What Merkel Would Mean for German Atlanticism
This article is from the archive of The New York Sun before the launch of its new website in 2022. The Sun has neither altered nor updated such articles but will seek to correct any errors, mis-categorizations or other problems introduced during transfer.

Looking out across the marshes from Norfolk, where I am on vacation, Germany is only just across the North Sea. Place names here in the region still known as East Anglia are reminders of how England was settled by the Anglo-Saxons a millennium and a half ago. Of the major European nations, the Germans – especially those from the northwest of the country – still have the most striking affinity with the English.
This summer my teenage daughter Edith spent three weeks staying with a family from Hamburg; despite speaking virtually no German, she had no trouble fitting in. Indeed, she was struck by how similar to London everything seemed in Hamburg, apart from the family’s weekend cottage, straight out of “Grimm’s Fairy Tales.”
There is, of course, the war. When I asked Edith’s host why the elegant district where they lived had survived the firestorm that destroyed Hamburg in 1943, he politely explained that “Bomber” Harris of the Royal Air Force had targeted not only docks and factories but also the workers’ quarter, leaving the apartments where the Nazi officials lived largely unscathed. The aim, apparently, was to foment opposition to the Nazi elite. If so, it failed. Outside these houses there are now tiny metal plaques among the paving stones, commemorating the largely Jewish residents who had perished in the Holocaust. Their apartments had been taken by the Nazis, some of whom must still be living there.
In German “die Vergangenheit,” the past, has become a euphemism for the Third Reich – a past that stubbornly refuses to recede. At a diplomatic lunch in London last week, the guest of honor was a politician from East Germany, who was there to talk about the state of research into the former communist regime. But his first words were revealing: “As you know, we Germans lost the war.” He went on to express surprise that a famous wartime photograph of Churchill brandishing a “Tommy” submachine gun was on display at the Cabinet War Rooms, now the Churchill Museum. We were invited to imagine the scandal if a German statesman had been shown in such a pose.
I knew what to expect next: a long discussion about why the British press was still harping on about the war. (Untactful to point out who had first mentioned the subject.) Why, he wanted to know, must every story about Germany – from sport and economics to papal elections – be a reminder of the Nazis? And why did British schools never teach anything about postwar German history?
As it happened, that very evening the BBC devoted 90 minutes of prime-time TV to a documentary called “After the War,” entirely devoted to Germany. I am often critical of the BBC, but this was really excellent. The main narrative told how the Americans and British kept millions of Germans from freezing or starving to death, revived the economy, created a functioning democracy, free press, legal system, etc. But there were also firsthand accounts of the rape of German women and abuse of prisoners by the Allies. Would such a balanced account be shown in Germany in the present atmosphere? Any reminder of how much the German people owed to their postwar Anglo-American military governors would be seen as propaganda for the occupation of Iraq.

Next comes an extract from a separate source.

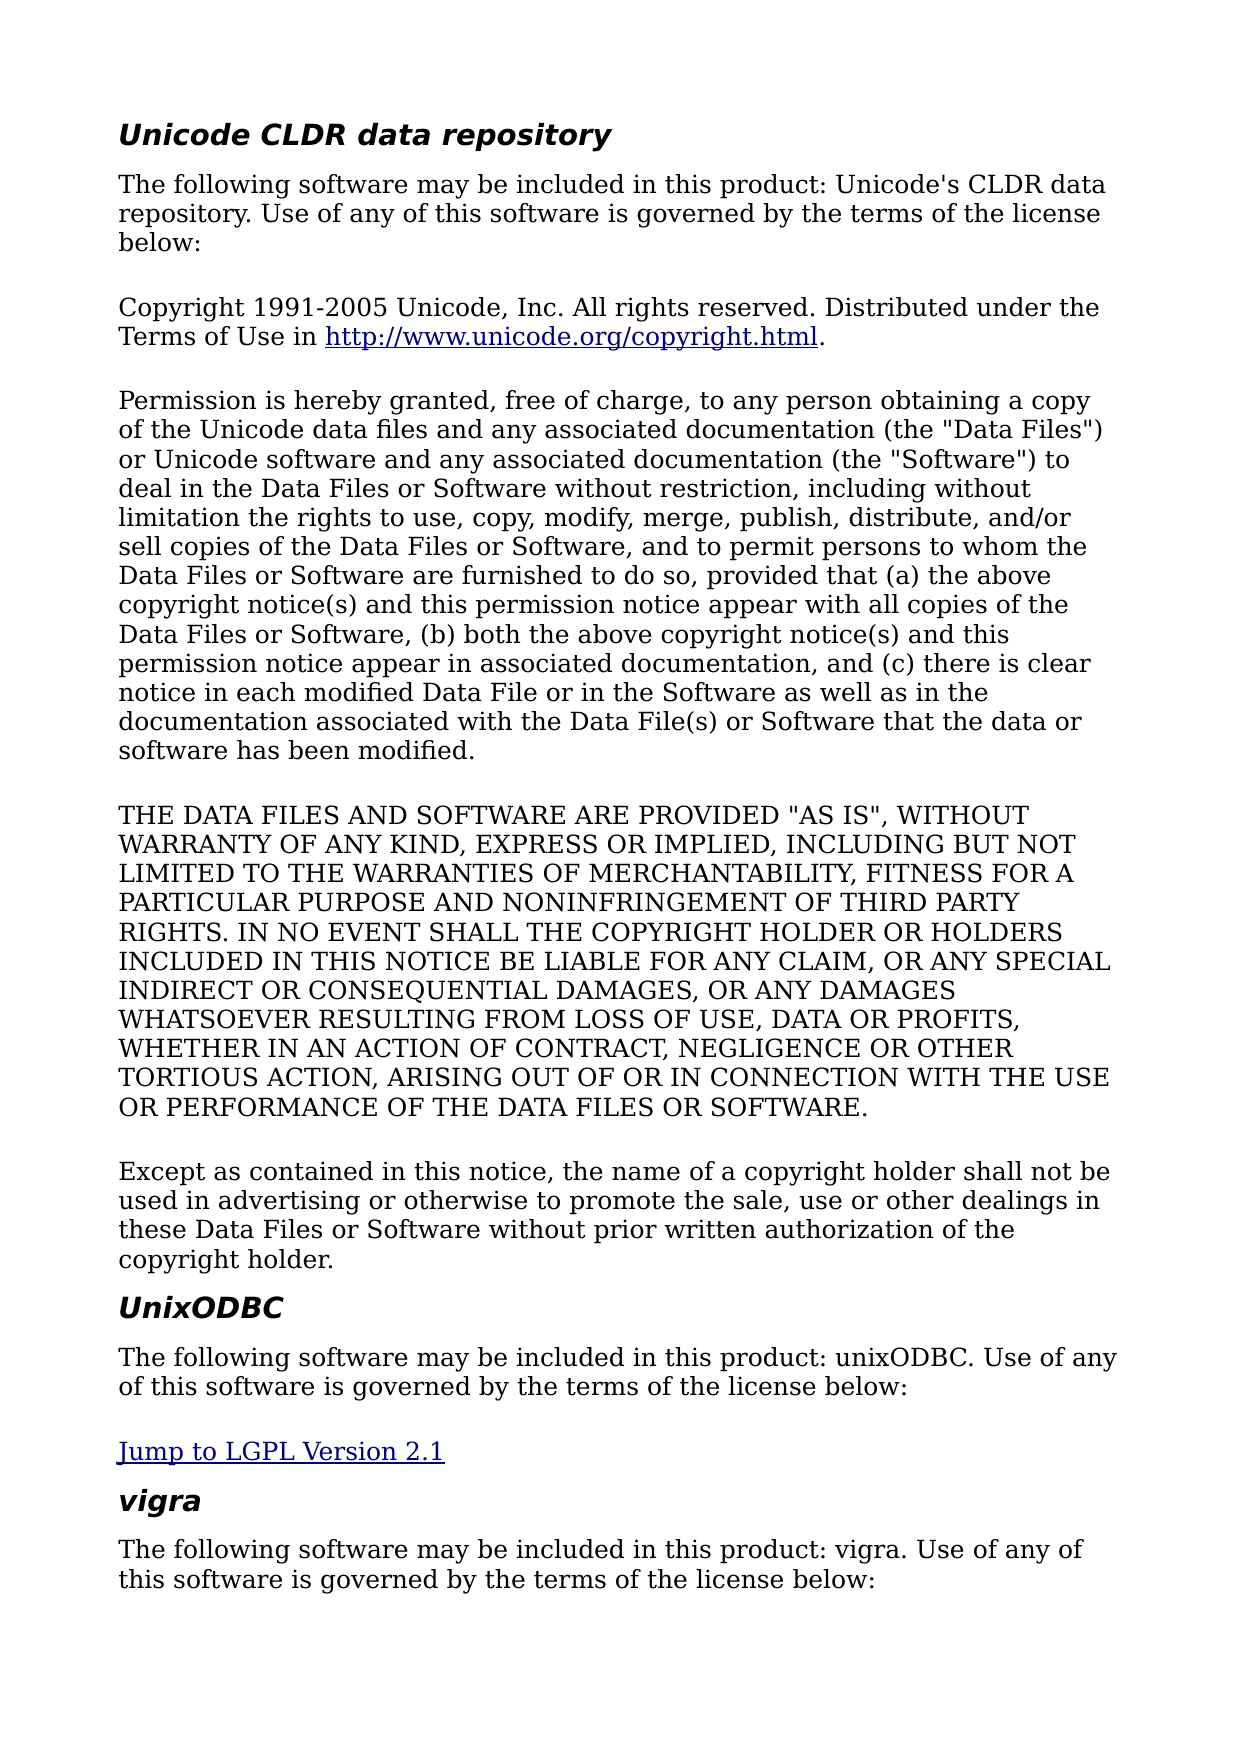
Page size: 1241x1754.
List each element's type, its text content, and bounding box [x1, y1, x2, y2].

Germany has a federal election next month. Already Chancellor Schroeder has played the anti-American card, by pledging that he will have nothing to do with a preventive war against an Iranian regime that is determined to acquire nuclear weapons. Mr. Schroeder gives President Bush no credit for soft-pedaling the issue to give the Europeans the best possible chance to persuade Iran to abandon its nuclear program. Evidently the chancellor thinks Bush-bashing plays well for him: It neutralizes the appeal of a new rival party on the left and splits his Christian Democrat opponents on the right, whose leader, Angela Merkel, has quietly cultivated the administrations in Washington and London.
So this election will decide, among other things, whether the Germans are now able to treat their Anglo-American allies dispassionately. The election of 2002, which Mr. Schroeder won by campaigning against the Iraq war, was the first to break with the postwar Atlanticist tradition. We are about to find out whether 2002 was an aberration or a precedent. A crucial test will be the showing of the new party, which calls itself simply the Left. It is supposed to be an uneasy coalition of former East German communists and dissident Social Democrats, but its populist rhetoric appeals to neo-Nazis, too. If the Left wins more than 10% of the vote, it may well hold the balance of power. And we already know that Mr. Schroeder will say or do almost anything to cling to office.
This election isn’t really about Iraq or Iran, about which most Europeans care little. Two generations after Hitler’s war, the Germans are at last emerging from his shadow. The victors, and even most of the victims, of that war have long been ready to forgive, if not to forget. But are the Germans ready to stop resenting them? Are they content to let their Anglo-American cousins spread to the Muslim world the same freedom and democracy that most of them have enjoyed for 60 years? Or will they use their votes to empower the demagogues, just as their forebears did in the Weimar Republic?